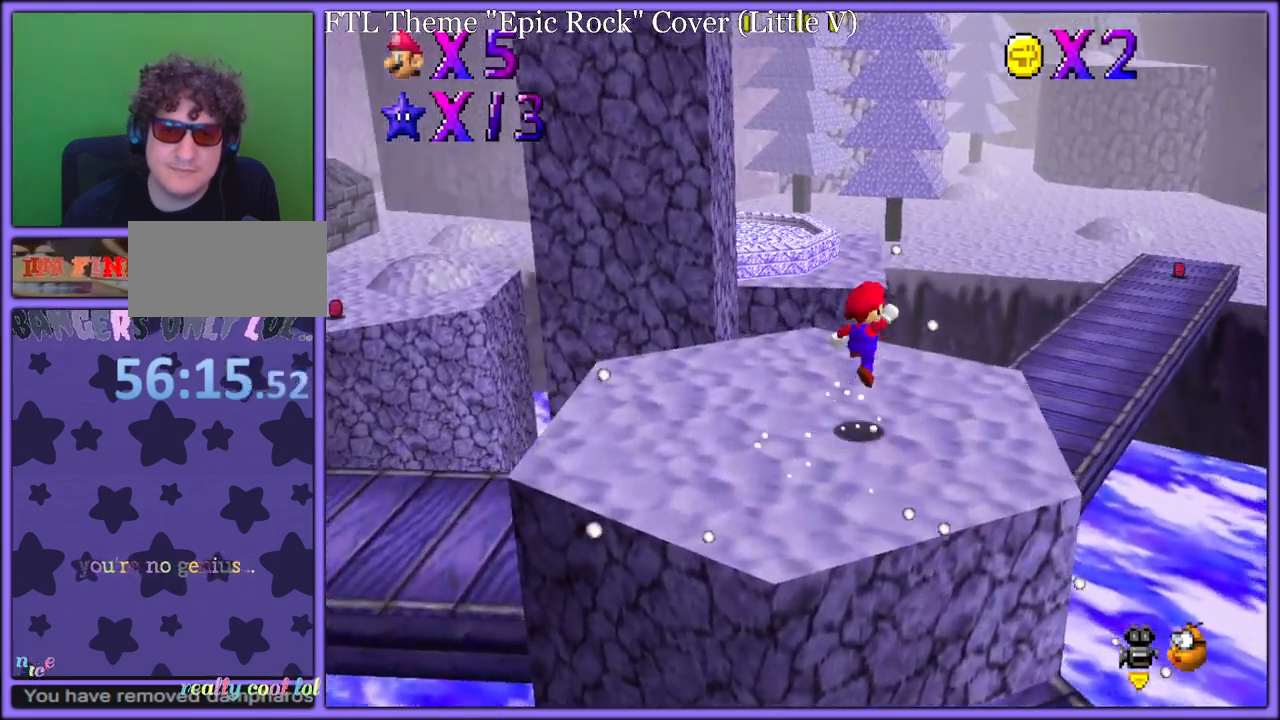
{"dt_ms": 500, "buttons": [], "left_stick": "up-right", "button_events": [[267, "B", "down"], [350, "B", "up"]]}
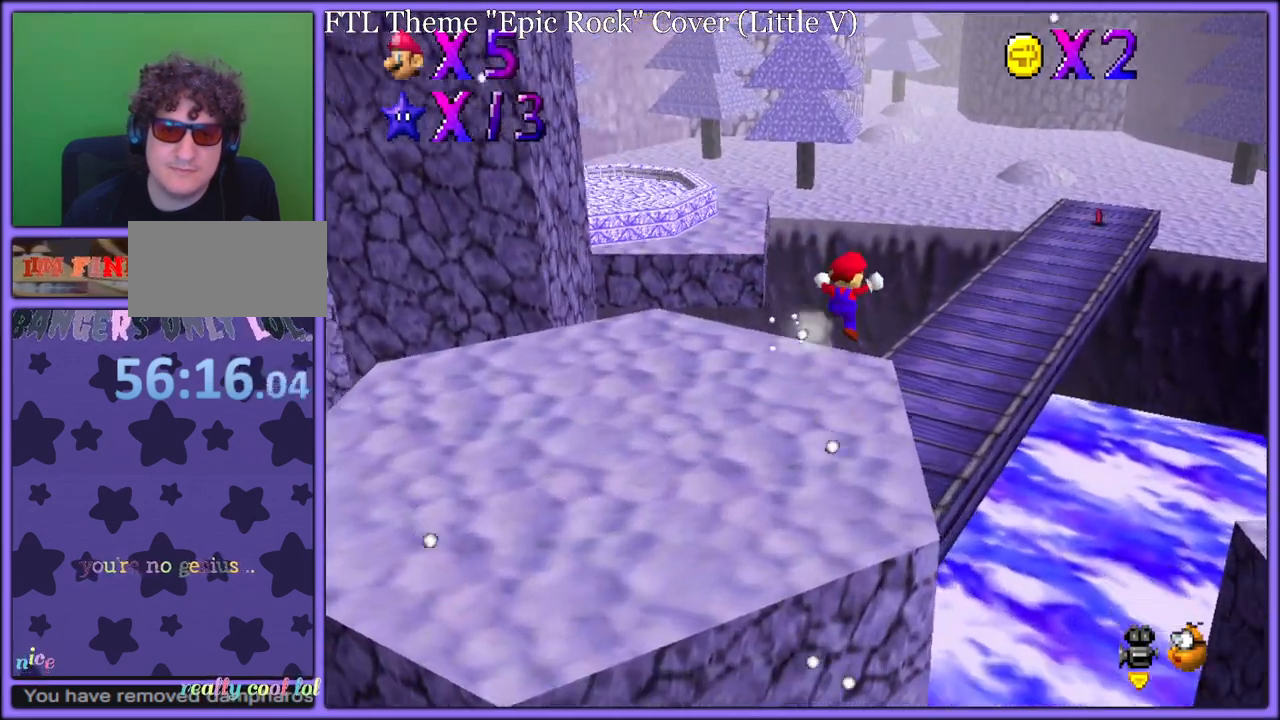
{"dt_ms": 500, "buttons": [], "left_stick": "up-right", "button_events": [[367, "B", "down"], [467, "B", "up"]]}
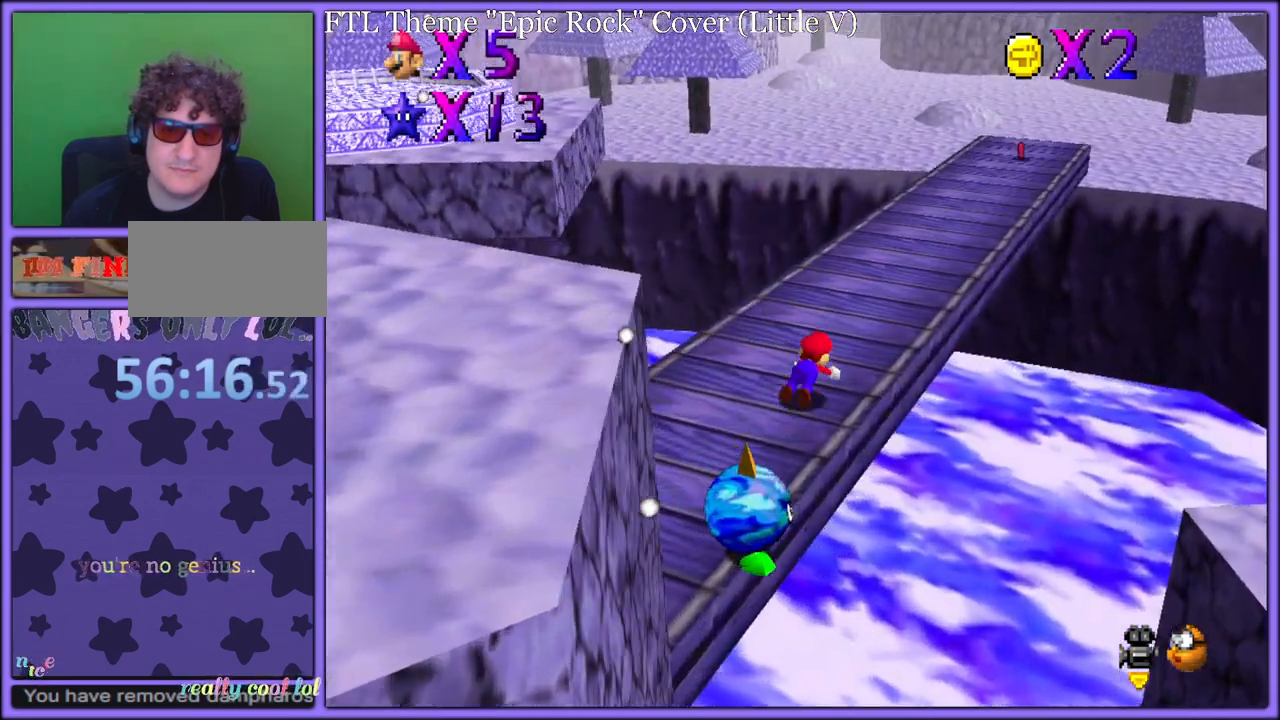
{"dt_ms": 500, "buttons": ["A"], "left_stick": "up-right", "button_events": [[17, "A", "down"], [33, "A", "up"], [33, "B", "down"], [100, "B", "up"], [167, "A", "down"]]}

┄┄┄┄┄┄┄┄┄┄

▶ **PROMPT**
Leaving images out, please output every line of the data exactly.

▶ **TASK ANSWER**
{"dt_ms": 500, "buttons": [], "left_stick": "up-right", "button_events": [[267, "B", "down"], [350, "B", "up"]]}
{"dt_ms": 500, "buttons": [], "left_stick": "up-right", "button_events": [[367, "B", "down"], [467, "B", "up"]]}
{"dt_ms": 500, "buttons": ["A"], "left_stick": "up-right", "button_events": [[17, "A", "down"], [33, "A", "up"], [33, "B", "down"], [100, "B", "up"], [167, "A", "down"]]}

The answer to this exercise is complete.